As I've talked about before, I am making it my mission to take care of myself in 2018. I've been broken and hurting for a few months now. I've been struggling to come to terms with my single life. I've now realized that being single has been one of the best things to happen to me.
I don't know how to describe it, but as cliche as it sounds, I had an epiphany. Suddenly, all of the bad things about being single don't seem as bad anymore and all of the good things have seemed even better.
I recently went home for Christmas and before I left to go home, I was absolutely dreading it. Of course I missed my family, but I was worried that I would miss my roommates, not have anyone at home to hang out with, and be bored out of my mind. I also can't say I was too excited to live under my parents' roof again. I came home though and I realized how much I had neglected spending time with my family before I was single. I realized that I would choose other people over spending time with my family. This realization made me a little sad, because I will never get that time back.

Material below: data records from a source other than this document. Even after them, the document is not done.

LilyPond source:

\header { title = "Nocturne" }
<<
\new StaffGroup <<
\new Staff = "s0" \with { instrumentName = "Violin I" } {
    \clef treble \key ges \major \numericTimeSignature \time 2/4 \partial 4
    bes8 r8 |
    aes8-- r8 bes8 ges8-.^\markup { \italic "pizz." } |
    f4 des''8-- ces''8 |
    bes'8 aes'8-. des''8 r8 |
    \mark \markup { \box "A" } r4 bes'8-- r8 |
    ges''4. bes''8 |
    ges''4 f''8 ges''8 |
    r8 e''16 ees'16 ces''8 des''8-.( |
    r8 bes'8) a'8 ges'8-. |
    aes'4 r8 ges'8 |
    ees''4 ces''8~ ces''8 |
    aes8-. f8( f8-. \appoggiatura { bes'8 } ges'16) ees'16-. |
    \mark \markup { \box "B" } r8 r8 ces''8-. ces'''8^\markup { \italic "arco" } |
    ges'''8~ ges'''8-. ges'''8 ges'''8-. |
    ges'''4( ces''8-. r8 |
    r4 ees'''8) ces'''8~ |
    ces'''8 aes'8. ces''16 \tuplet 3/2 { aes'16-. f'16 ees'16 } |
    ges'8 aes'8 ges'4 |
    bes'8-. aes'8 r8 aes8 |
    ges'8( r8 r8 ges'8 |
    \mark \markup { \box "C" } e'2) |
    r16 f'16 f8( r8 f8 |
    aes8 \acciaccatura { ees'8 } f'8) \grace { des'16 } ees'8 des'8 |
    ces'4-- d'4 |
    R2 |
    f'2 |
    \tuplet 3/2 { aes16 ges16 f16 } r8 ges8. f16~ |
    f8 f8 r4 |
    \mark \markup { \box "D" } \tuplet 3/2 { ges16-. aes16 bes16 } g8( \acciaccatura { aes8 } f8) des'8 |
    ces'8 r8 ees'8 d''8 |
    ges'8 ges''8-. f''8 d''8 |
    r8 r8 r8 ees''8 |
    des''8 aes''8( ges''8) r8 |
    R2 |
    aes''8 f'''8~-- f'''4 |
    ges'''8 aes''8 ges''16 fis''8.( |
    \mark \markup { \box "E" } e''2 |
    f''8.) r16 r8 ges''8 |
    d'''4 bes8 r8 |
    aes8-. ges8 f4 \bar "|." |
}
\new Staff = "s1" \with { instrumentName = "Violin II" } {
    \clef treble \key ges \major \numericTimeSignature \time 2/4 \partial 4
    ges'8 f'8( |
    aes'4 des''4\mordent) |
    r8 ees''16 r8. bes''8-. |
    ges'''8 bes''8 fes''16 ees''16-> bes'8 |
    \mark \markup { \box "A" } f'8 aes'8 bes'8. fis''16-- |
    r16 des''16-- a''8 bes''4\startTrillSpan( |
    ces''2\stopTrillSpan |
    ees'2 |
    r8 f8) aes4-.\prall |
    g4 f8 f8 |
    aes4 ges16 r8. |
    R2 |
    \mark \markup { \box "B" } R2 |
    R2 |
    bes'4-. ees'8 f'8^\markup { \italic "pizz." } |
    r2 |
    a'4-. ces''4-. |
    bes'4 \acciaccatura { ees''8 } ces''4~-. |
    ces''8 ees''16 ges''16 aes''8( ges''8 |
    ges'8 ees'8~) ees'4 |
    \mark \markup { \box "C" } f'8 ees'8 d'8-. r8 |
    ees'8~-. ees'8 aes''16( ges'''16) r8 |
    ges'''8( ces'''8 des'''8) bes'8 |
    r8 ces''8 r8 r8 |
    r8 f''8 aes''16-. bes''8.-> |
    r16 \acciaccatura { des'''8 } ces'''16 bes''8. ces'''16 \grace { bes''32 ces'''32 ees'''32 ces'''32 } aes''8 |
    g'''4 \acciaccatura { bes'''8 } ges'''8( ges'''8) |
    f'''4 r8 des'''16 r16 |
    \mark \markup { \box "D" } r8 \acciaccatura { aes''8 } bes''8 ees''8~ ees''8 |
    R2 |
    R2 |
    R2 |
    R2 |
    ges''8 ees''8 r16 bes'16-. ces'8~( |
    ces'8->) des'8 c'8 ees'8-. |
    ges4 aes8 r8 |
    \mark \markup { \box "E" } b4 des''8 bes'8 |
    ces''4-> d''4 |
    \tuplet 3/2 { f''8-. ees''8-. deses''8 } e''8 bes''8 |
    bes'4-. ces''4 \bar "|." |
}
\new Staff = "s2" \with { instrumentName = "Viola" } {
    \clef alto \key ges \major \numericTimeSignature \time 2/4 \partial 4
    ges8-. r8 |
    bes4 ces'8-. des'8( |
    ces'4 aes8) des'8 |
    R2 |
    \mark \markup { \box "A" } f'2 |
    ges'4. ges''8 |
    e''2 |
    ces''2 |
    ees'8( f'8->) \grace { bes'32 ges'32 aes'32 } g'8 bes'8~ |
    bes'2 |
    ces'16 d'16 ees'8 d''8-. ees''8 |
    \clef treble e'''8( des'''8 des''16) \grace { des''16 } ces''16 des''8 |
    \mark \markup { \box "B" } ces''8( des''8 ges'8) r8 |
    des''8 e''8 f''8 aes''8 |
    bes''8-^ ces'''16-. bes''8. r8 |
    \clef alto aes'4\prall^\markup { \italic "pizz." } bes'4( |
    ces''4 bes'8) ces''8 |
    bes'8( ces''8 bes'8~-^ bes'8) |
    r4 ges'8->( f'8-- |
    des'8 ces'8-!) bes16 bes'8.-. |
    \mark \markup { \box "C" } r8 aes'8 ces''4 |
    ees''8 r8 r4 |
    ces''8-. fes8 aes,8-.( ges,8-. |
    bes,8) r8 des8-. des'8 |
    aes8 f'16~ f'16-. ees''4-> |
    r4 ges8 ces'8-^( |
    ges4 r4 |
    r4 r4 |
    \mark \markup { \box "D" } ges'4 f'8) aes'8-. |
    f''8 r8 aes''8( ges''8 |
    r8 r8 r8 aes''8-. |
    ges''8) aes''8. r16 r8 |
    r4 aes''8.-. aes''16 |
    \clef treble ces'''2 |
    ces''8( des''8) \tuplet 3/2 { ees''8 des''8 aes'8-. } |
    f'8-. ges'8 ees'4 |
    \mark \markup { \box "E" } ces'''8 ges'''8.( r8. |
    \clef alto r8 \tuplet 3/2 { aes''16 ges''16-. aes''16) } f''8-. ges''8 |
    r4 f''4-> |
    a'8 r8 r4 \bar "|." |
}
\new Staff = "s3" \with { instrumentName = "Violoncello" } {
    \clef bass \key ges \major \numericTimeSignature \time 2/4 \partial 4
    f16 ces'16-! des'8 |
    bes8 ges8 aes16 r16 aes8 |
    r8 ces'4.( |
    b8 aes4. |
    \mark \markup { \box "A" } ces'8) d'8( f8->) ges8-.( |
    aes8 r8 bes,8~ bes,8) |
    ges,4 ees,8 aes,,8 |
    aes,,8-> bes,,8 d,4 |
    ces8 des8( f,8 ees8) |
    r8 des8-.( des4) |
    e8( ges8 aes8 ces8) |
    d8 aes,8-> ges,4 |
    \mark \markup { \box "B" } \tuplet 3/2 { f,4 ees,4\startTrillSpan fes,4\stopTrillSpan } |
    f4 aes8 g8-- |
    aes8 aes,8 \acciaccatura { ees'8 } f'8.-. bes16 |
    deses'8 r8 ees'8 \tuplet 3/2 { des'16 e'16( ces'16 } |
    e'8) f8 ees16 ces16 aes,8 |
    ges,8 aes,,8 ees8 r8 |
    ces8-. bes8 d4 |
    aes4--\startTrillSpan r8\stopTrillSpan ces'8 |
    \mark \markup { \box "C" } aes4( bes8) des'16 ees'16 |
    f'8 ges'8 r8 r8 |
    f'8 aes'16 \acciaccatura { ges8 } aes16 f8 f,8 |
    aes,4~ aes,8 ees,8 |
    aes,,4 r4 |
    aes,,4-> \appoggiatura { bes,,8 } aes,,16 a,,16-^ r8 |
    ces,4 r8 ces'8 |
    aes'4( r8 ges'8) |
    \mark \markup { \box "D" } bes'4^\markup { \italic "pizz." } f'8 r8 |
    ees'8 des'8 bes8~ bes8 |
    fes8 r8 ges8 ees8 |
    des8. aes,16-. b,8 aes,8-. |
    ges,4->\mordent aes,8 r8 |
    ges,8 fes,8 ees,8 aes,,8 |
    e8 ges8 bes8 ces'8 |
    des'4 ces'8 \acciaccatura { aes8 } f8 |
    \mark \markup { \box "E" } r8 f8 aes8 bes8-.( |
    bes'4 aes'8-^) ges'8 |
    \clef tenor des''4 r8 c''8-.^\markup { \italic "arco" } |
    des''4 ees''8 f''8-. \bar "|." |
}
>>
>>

I realized that I now am able to partake in experiences I would not have if I were in a relationship. My dad and I adventurously decided to road trip and camp down to Texas for the Cotton Bowl. If I would have had the opportunity last year, I probably wouldn't have done it if I'm being honest. But, I am very glad I did. Although I was dreading coming home a little bit, I didn't want to leave. Of course I wanted to see my roommates and am happy to be back, but I do miss my family.
As I expected, being single and finding my independence again was very difficult at first. I was on my own for the first time in a while and it was scary. It was lonely at times, but now I can honestly say I love being single. I love being able to put my phone down and do what I want, when I want to do it. I need to be single, because I need to continue to heal. I can tell I am a much stronger person than I was 2 months ago, even 2 weeks ago. I'm genuinely happy with myself and my life and that's not a feeling I have felt in a little while.
So sometimes, you need to be single. You need to experience life on your own. You need to step out of your comfort zone and grow. For anyone who is in a happy relationship, I am happy for you and I hope it works out. For anyone who is in a relationship because they're afraid of being alone, don't be. It may not seem like the right thing for you at first, but with time you will see why being single can allow you to work on yourself so that your next relationship will be even stronger than the last. 2018 is your year!